• What you need to do
Copy everything from "The FDA has" down to "Nordisk news release." in the report on oral semaglutide's expanded approval, changing "elevated risk" to "increased risk".

• Excerpted passage
The 7-mg and 14-mg oral semaglutide tablets are now indicated to reduce the risk of major adverse cardiovascular events in adults with diabetes.
The FDA has expanded the label for oral semaglutide (Rybelsus; Novo Nordisk) tablets 7 mg and 14 mg to reduce the risk of major adverse cardiovascular events (MACE) in adults with type 2 diabetes who are at an elevated risk.1 This includes adults without a prior heart attack or stroke, according to a Novo Nordisk news release.
This decision makes oral semaglutide the first and only oral glucagon-like peptide 1 (GLP-1) receptor agonist with an approved cardiovascular risk reduction indication. The approval was based on data from the Novo Nordisk-funded phase 3b SOUL trial (NCT03914326), which showed a 14% relative risk reduction in 3-point MACE vs placebo when oral semaglutide 14 mg was added to standard therapies.2
John B. Buse, MD, PhD, professor of medicine at the University of North Carolina (UNC) School of Medicine, director of the UNC Diabetes Care Center, and steering committee co-chair of the SOUL trial, explained that adults with diabetes are at a heightened risk of cardiovascular events and that MACE prevention goes beyond just managing blood sugar.1
“Having an oral GLP-1 therapy to help improve glycemic control was an innovation in and of itself,” Buse said. “This new indication, based on the SOUL data, marks even further advancement and showcases the versatility of semaglutide while expanding options for millions of people.”
Semaglutide tablets are now approved to reduce MACE risk in adults with diabetes. | Image Credit: Pixelcrafts - stock.adobe.com
Oral semaglutide was initially approved in 2019 as the first and only GLP-1 medicine in pill form to improve glycemic control in adults with type 2 diabetes as an adjunct to diet and exercise.3 The SOUL outcomes trial was subsequently designed to determine whether the oral formulation confers the same kind of cardiovascular benefit observed with injectable semaglutide and other agents in the GLP-1 class.2
SOUL researchers randomized 9650 adults with type 2 diabetes and established atherosclerotic cardiovascular disease, chronic kidney disease, or both to oral semaglutide—titrated to 14 mg—or placebo on top of standard therapies and followed participants for a median of 49.5 months. The primary end point was time to first 3-point MACE, including cardiovascular death, nonfatal myocardial infarction (MI), or nonfatal stroke.

• Records from a data source

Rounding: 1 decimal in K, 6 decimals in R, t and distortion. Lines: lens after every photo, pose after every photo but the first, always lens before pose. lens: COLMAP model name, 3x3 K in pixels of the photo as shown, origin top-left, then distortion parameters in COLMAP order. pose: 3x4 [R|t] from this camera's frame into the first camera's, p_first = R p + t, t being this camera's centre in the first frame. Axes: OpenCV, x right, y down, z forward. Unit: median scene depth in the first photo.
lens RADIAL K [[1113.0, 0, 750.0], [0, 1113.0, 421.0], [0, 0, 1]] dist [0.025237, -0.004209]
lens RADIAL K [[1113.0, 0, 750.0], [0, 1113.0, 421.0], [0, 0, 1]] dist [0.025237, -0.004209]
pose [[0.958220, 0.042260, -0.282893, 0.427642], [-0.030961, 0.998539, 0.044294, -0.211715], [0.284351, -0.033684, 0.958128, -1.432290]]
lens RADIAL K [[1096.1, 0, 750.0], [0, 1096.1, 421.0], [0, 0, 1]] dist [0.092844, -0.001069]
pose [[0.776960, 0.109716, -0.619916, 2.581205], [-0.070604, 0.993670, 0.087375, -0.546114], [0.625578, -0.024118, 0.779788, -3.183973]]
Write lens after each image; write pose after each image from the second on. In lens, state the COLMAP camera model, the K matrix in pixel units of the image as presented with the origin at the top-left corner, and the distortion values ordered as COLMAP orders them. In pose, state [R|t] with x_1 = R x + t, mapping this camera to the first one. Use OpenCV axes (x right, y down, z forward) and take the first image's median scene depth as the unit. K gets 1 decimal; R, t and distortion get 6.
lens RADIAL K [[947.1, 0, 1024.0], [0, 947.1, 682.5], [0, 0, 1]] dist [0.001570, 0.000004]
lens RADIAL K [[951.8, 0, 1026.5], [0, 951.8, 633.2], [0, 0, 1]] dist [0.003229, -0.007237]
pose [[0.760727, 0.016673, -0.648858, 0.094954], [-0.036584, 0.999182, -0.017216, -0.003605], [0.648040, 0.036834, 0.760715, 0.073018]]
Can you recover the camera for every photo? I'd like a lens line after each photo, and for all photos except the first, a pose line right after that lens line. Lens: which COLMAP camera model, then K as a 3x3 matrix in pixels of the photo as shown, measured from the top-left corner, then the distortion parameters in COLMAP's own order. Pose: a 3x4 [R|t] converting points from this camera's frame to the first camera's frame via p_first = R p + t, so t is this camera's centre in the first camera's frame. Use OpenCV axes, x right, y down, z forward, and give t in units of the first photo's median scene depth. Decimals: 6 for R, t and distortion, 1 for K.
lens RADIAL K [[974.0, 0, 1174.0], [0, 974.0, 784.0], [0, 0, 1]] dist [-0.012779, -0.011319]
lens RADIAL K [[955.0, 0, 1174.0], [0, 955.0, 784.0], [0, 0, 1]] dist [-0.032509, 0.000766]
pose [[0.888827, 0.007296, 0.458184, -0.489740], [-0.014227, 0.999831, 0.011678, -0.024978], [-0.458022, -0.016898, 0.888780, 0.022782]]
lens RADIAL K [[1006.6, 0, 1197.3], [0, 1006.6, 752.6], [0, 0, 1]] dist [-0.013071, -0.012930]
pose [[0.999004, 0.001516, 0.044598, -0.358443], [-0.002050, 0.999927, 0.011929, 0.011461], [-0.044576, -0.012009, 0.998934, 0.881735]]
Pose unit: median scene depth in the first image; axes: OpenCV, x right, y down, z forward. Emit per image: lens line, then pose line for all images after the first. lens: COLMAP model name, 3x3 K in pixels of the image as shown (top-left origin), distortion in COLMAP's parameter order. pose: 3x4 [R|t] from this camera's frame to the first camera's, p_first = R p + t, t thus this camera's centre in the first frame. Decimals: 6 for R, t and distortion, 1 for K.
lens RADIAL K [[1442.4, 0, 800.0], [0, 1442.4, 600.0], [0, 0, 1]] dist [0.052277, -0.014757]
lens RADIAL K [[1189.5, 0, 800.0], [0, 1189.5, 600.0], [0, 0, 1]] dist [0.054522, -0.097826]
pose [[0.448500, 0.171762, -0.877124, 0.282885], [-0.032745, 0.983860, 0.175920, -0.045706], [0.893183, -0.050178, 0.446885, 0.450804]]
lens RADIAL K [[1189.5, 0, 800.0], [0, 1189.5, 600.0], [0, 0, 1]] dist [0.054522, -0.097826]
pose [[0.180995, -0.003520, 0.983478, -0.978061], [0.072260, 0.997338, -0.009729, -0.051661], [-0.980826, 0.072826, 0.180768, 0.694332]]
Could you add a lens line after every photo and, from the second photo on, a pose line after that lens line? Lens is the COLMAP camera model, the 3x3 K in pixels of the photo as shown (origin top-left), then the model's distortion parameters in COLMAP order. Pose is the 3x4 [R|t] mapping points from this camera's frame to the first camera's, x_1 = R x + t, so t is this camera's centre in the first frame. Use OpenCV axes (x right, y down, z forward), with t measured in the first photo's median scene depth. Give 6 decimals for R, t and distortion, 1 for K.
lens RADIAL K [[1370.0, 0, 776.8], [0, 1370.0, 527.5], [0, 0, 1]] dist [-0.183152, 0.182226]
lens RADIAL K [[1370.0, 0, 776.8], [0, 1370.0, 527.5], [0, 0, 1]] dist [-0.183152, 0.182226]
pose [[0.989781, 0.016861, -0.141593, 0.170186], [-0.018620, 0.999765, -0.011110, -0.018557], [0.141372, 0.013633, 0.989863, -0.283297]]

• Answer space
The FDA has expanded the label for oral semaglutide (Rybelsus; Novo Nordisk) tablets 7 mg and 14 mg to reduce the risk of major adverse cardiovascular events (MACE) in adults with type 2 diabetes who are at an increased risk.1 This includes adults without a prior heart attack or stroke, according to a Novo Nordisk news release.